5.2.1 Die einzige relevante Passage betreffend die Gruppe von Tensiden ist in der Spalte 3, Zeilen 44 bis 47 zu finden. Aus dieser Passage kann der Fachmann sehen, dass die Länge der Gruppe R von 2 bis 8 Kohlenstoffatomen variieren kann. Gleichfalls kann der Fachmann auch erkennen, dass sich die Zahl von Ethoxylateinheiten von 1 bis 4 erstreckt. Trotzdem geht die Kammer im Gegensatz zur Meinung der Beschwerdegegnerin davon aus, dass obwohl die beiden Listen nebeneinander in der Beschreibung des Dokuments (1) aufgeführt wurden, sie unabhängig voneinander sind. Anders gesagt gibt es für den Fachmann keinen Hinweis im Dokument (1), aus dem abgeleitet werden kann, dass es, wenn die Gruppe R 8 Kohlenstoffatome enthält, zwangsläufig 4 Ethoxylateinheiten im Alkohol der Formel
R-(O-CH2-CH2-)k-OH (siehe Rechtsprechung der Beschwerdekammern 6. Auflage 2010, I.C.4.1.1 c)) gibt.

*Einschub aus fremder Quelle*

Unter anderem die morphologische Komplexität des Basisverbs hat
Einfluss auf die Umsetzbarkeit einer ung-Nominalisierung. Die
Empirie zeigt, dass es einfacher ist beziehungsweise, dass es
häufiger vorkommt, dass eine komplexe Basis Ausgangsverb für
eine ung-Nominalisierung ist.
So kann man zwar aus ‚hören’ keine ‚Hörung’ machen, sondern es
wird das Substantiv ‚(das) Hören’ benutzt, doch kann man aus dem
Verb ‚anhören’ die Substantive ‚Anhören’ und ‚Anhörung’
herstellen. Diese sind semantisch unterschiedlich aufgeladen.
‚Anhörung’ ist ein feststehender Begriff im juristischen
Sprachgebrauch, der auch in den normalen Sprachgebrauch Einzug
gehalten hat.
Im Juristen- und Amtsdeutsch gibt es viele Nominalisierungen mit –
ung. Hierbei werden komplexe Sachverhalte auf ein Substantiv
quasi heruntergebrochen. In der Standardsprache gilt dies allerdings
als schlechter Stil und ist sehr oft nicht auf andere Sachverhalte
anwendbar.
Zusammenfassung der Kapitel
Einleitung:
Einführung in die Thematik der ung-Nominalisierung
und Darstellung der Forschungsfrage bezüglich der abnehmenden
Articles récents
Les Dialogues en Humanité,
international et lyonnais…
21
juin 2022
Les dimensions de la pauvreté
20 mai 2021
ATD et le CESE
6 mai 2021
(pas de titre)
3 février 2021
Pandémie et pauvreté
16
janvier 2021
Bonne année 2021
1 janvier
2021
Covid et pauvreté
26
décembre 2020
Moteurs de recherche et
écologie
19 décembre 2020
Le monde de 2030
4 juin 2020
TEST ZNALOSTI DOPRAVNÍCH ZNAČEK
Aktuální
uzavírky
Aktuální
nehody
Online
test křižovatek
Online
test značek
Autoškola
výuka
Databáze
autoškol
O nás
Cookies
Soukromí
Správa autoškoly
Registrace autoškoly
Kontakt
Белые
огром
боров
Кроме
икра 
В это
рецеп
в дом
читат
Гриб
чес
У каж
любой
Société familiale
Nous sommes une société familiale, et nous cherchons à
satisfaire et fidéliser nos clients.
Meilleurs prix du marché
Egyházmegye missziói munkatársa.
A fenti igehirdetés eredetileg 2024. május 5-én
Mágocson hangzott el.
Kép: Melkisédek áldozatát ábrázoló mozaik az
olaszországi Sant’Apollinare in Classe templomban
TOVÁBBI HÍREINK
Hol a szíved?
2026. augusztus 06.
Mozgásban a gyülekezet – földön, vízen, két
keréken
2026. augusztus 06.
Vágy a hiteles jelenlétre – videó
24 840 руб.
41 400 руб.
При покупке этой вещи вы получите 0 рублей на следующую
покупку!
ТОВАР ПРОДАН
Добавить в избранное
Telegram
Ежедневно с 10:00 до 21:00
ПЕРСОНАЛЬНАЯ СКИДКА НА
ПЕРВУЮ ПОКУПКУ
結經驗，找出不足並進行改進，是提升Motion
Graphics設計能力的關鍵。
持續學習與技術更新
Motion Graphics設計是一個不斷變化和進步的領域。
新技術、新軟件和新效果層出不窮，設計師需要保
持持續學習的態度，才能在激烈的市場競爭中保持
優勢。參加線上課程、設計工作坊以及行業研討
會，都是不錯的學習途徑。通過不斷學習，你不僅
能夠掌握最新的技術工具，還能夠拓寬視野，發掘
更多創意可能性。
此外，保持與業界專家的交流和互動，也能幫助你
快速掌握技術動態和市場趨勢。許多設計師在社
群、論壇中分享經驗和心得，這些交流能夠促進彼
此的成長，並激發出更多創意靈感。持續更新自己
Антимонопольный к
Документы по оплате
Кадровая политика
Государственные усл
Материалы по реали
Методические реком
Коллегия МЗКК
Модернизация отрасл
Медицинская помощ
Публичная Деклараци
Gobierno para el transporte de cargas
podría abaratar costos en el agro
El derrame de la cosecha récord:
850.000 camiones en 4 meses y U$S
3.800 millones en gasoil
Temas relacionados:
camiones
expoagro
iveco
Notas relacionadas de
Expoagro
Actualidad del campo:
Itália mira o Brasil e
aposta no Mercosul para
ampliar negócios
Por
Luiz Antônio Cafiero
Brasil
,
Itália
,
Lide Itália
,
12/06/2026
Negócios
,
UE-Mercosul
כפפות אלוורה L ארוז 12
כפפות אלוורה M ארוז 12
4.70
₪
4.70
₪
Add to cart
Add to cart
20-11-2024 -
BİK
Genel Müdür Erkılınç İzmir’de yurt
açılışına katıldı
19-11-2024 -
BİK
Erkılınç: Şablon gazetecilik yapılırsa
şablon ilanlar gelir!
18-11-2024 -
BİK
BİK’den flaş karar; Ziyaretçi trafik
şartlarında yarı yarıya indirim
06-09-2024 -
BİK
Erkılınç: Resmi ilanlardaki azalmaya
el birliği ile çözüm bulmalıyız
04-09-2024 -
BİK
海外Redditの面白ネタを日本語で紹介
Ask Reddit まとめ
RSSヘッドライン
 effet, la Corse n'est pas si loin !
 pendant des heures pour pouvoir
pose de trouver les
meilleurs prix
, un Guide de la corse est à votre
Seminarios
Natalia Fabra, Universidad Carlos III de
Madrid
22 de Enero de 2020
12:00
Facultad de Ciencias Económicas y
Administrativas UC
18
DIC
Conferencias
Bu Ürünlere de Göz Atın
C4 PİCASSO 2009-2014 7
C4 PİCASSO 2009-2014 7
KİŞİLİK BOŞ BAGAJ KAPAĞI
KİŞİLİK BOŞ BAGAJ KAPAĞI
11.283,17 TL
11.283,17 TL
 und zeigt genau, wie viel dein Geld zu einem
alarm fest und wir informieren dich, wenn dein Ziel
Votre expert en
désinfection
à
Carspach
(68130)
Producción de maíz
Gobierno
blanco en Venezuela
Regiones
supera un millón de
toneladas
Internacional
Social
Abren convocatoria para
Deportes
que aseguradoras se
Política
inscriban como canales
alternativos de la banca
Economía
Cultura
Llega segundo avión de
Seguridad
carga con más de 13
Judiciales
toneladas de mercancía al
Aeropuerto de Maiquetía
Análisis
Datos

5.3 Da Dokument (1) das einzige verwendete Dokument war, um die Neuheit des Gegenstandes des Anspruchs 1 in Frage zu stellen, kommt die Kammer zu dem Schluss, dass der beanspruchte Gegenstand des Anspruchs 1 des Streitpatents neu ist (Artikel 54 EPÜ).
Da Ansprüche 2 bis 7 abhängig vom Anspruch 1 sind, werden sie auch als neu angesehen.
6. Zurückverweisung
In Anbetracht der oberen Punkte 3 bis 5 hat die Kammer über die beiden Gründe der Entscheidung der Einspruchsabteilung nämlich die Unzulässigkeit gemäß Artikel 123(2) EPÜ und die mangelnde Neuheit des beanspruchten Gegenstandes entschieden. Über die erfinderische Tätigkeit des beanspruchten Gegenstands hat die Einspruchsabteilung noch nicht entschieden, deshalb hält es die Kammer für angemessen, die Angelegenheit an die erste Instanz zurückzuverweisen (Artikel 111(1) EPÜ).
Da die beiden Parteien keinen Einwand in Bezug auf eine Zurückverweisung zur ersten Instanz erhoben haben, übt die Kammer ihr Ermessen aus und verweist daher die Angelegenheit zur weiteren Prüfung des Hauptantrags zurück.
ENTSCHEIDUNGSFORMEL
Aus diesen Gründen wird entschieden:
1. Die angefochtene Entscheidung wird aufgehoben.
2. Die Angelegenheit wird an die erste Instanz zur weiteren Entscheidung zurückverwiesen.